(Given data)

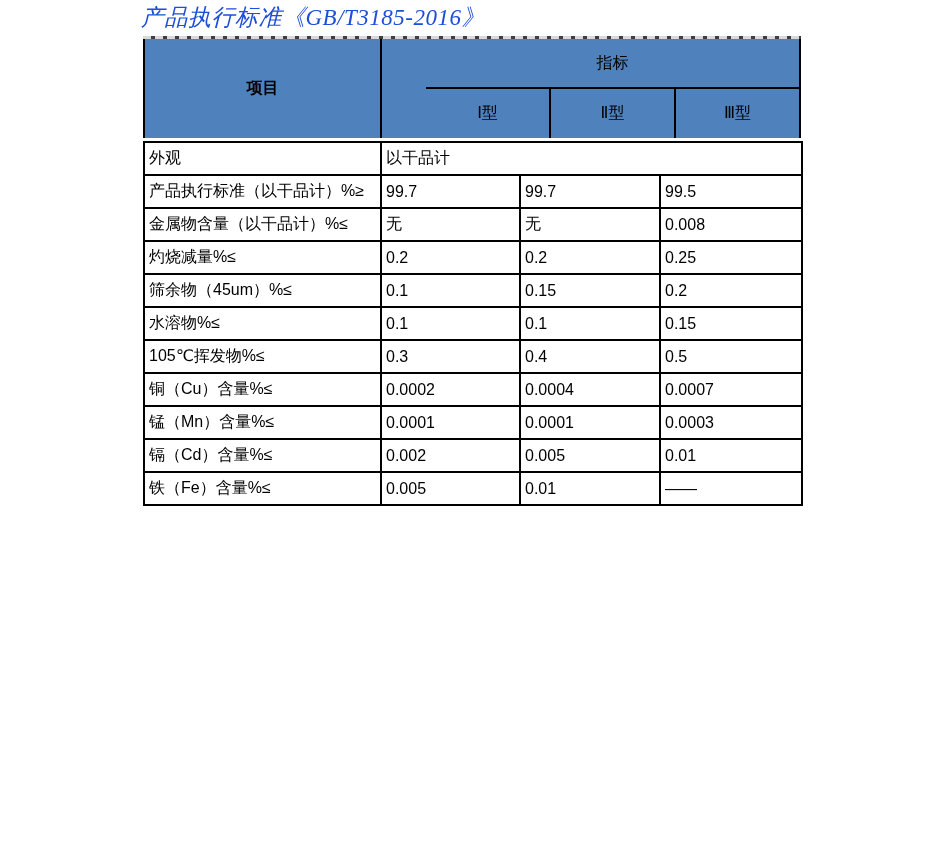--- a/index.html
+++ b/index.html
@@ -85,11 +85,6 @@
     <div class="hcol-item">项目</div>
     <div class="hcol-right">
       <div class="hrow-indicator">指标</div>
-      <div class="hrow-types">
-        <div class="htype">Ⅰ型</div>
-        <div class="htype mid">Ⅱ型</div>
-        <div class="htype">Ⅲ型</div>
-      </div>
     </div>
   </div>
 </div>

(End Given data)

▸ What is needed: The entries are to be restated word for word, and no picture should appear in the copy.

▸ Result below:
--- a/index.html
+++ b/index.html
@@ -85,11 +85,6 @@
     <div class="hcol-item">项目</div>
     <div class="hcol-right">
       <div class="hrow-indicator">指标</div>
-      <div class="hrow-types">
-        <div class="htype">Ⅰ型</div>
-        <div class="htype mid">Ⅱ型</div>
-        <div class="htype">Ⅲ型</div>
-      </div>
     </div>
   </div>
 </div>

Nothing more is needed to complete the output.